Cameroon set for Bakassi peninsula handover from Nigeria
AFPPublished: Wednesday, August 13, 2008
AKWA, Cameroon - Nigeria was set to complete the handover of the Bakassi peninsula to Cameroon on Thursday, ending a 15-year dispute over a territory believed to contain considerable oil and gas reserves.
A flag-exchanging ceremony will complete the transfer of Bakassi, which juts into the oil-rich Gulf of Guinea.
The transfer which has been described by United Nations Secretary General Ban Ki-moon as "a model for negotiated settlements of border disputes" will be "painful" for the regional powerhouse Nigeria, according to a presidential spokesman.
The handover, staggered over two years, has been dogged by political disagreements, a last-minute lawsuit and the odd gun battle.
A Cameroon government official said Thursday's finalization of the transfer marks "the end of a crisis" that began in December 1993 when the Nigerian army occupied a number of villages on the peninsula.
Cameroon first took its case to the International Court of Justice in the Hague (ICJ) in March 1994.
After a drawn-out legal battle, the ICJ ruled in October 2002 that the Bakassi peninsula should be given to Cameroon.
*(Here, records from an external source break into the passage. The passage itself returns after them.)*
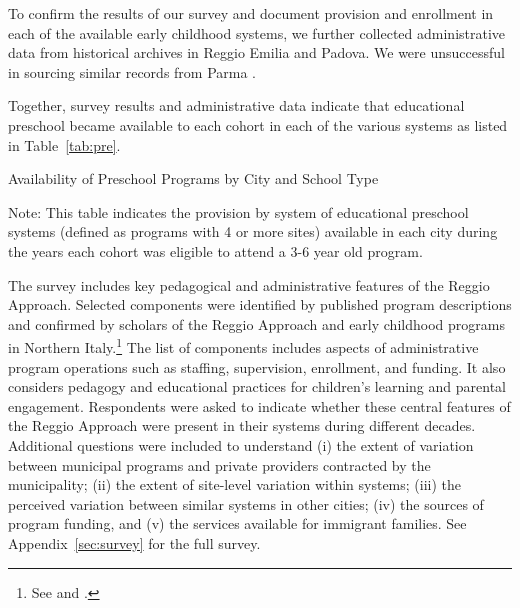 To confirm the results of our survey and document provision and enrollment in each of the available early childhood systems, we further collected administrative data from historical archives in Reggio Emilia and Padova. We were unsuccessful in sourcing similar records from Parma \citep{Padova-Admin-Data_1964-2011,Reggio-Admin-data_1966-2006,Reggio-Annual-Journals_1994-2011}. 

Together, survey results and administrative data indicate that educational preschool became available to each cohort in each of the various systems as listed in Table~\ref{tab:pre}. 

\begin{table}[H]
\centering
\caption{Availability of Preschool Programs by City and School Type}\label{tab:pre}
\begin{adjustbox}{width=\textwidth}
\begin{threeparttable}
	
\begin{tablenotes}
Note: This table indicates the provision by system of educational preschool systems (defined as programs with 4 or more sites) available in each city during the years each cohort was eligible to attend a 3-6 year old program. 
\end{tablenotes}
\end{threeparttable}
\end{adjustbox}
\end{table}

The survey includes key pedagogical and administrative features of the Reggio Approach. Selected components were identified by published program descriptions and confirmed by scholars of the Reggio Approach and early childhood programs in Northern Italy.\footnote{See \citet{Edwards-etal-eds_1998_Hundred-Languages} and \citet{Corsaro_2008_Policy-Practice}.} The list of components includes aspects of administrative program operations such as staffing, supervision, enrollment, and funding. It also considers pedagogy and educational practices for children's learning and parental engagement. Respondents were asked to indicate whether these central features of the Reggio Approach were present in their systems during different decades. Additional questions were included to understand (i) the extent of variation between municipal programs and private providers contracted by the municipality; (ii) the extent of site-level variation within systems; (iii) the perceived variation between similar systems in other cities; (iv) the sources of program funding, and (v) the services available for immigrant families. See Appendix~\ref{sec:survey} for the full survey. 

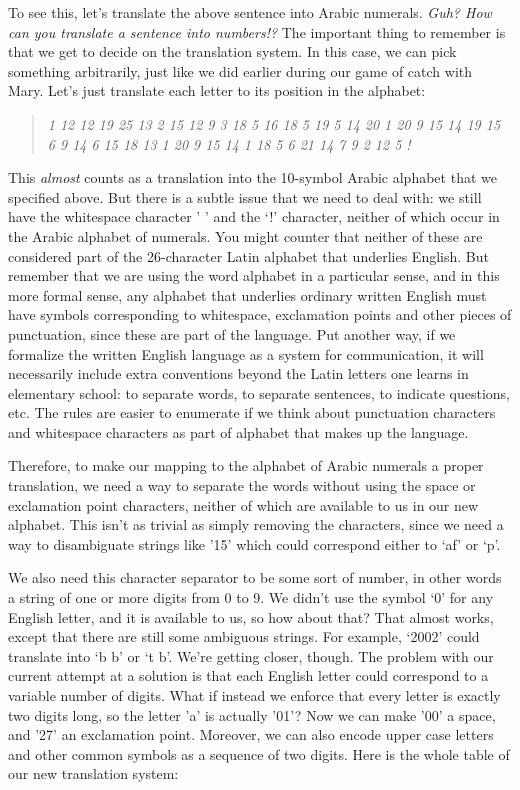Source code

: \documentclass[UTF8]{book}
\begin{document}
\begin{CJK}{UTF8}{gbsn}
To see this, let's translate the above sentence into Arabic numerals. \emph{Guh? How can you translate a sentence into numbers!?} The important thing to remember is that we get to decide on the translation system. In this case, we can pick something arbitrarily, just like we did earlier during our game of catch with Mary. Let's just translate each letter to its position in the alphabet:

\begin{quotation}
\centering
\emph{1 12 12  19 25 13 2 15 12 9 3  18 5 16 18 5 19 5 14 20 1 20 9 15 14 19  15 6  9 14 6 15 18 13 1 20 9 15 14  1 18 5  6 21 14 7 9 2 12 5 !}
\end{quotation}

This \emph{almost} counts as a translation into the 10-symbol Arabic alphabet that we specified above. But there is a subtle issue that we need to deal with: we still have the whitespace character ' ' and the `!' character, neither of which occur in the Arabic alphabet of numerals. You might counter that neither of these are considered part of the 26-character Latin alphabet that underlies English. But remember that we are using the word alphabet in a particular sense, and in this more formal sense, any alphabet that underlies ordinary written English must have symbols corresponding to whitespace, exclamation points and other pieces of punctuation, since these are part of the language. Put another way, if we formalize the written English language as a system for communication, it will necessarily include extra conventions beyond the Latin letters one learns in elementary school: to separate words, to separate sentences, to indicate questions, etc. The rules are easier to enumerate if we think about punctuation characters and whitespace characters as part of alphabet that makes up the language.

Therefore, to make our mapping to the alphabet of Arabic numerals a proper translation, we need a way to separate the words without using the space or exclamation point characters, neither of which are available to us in our new alphabet. This isn't as trivial as simply removing the characters, since we need a way to disambiguate strings like '15' which could correspond either to `af' or `p'.

We also need this character separator to be some sort of number, in other words a string of one or more digits from 0 to 9. We didn't use the symbol `0' for any English letter, and it is available to us, so how about that? That almost works, except that there are still some ambiguous strings. For example, `2002' could translate into `b  b' or `t b'. We're getting closer, though. The problem with our current attempt at a solution is that each English letter could correspond to a variable number of digits. What if instead we enforce that every letter is exactly two digits long, so the letter 'a' is actually '01'? Now we can make '00' a space, and '27' an exclamation point. Moreover, we can also encode upper case letters and other common symbols as a sequence of two digits. Here is the whole table of our new translation system:


\end{CJK}
\end{document}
It based its decision largely on a 1913 treaty between former colonial powers Britain and Germany.
Cameroon and Nigeria then signed an accord, known as the Green Tree agreement, in New York in June 2006 during US-facilitated mediation talks and in the presence of then UN secretary general Kofi Annan, paving the way for Nigeria's withdrawal from Bakassi.
But the handover has been threatened by last-minute legal challenges and a number of deadly attacks.
Last month, a federal court in Nigeria's capital Abuja granted an injunction preventing the government from handing over Bakassi to Cameroon by its agreed deadline.
Despite the move, President Umaru Yar'Adua insisted Nigeria would not abandon its international obligations.
"This handing over process, as painful as it is for everyone including the President, is a commitment we have made to the international community and we have a responsibility to keep it," Yar'Adua's spokesman Olusegun Adeniyi, told reporters Tuesday.
The handover ceremony, hailed by the UN office for West Africa (UNOWA) as a "landmark" in Nigeria-Cameroon ties, will take place in the nearby Nigerian city of Calabar.
But Nigerian newspapers on Wednesday said Nigeria had beefed up security on the swampy peninsula suggesting the handover will take place there.
Nigerian officials were not immediately able to clarify the venue.
Bakassi, which is believed to contain oil and gas reserves as well as rich fishing grounds, has in recent months been the scene of clashes between Cameroonian soldiers and local armed groups opposed to the transfer.
Some 50 people have been killed in the clashes.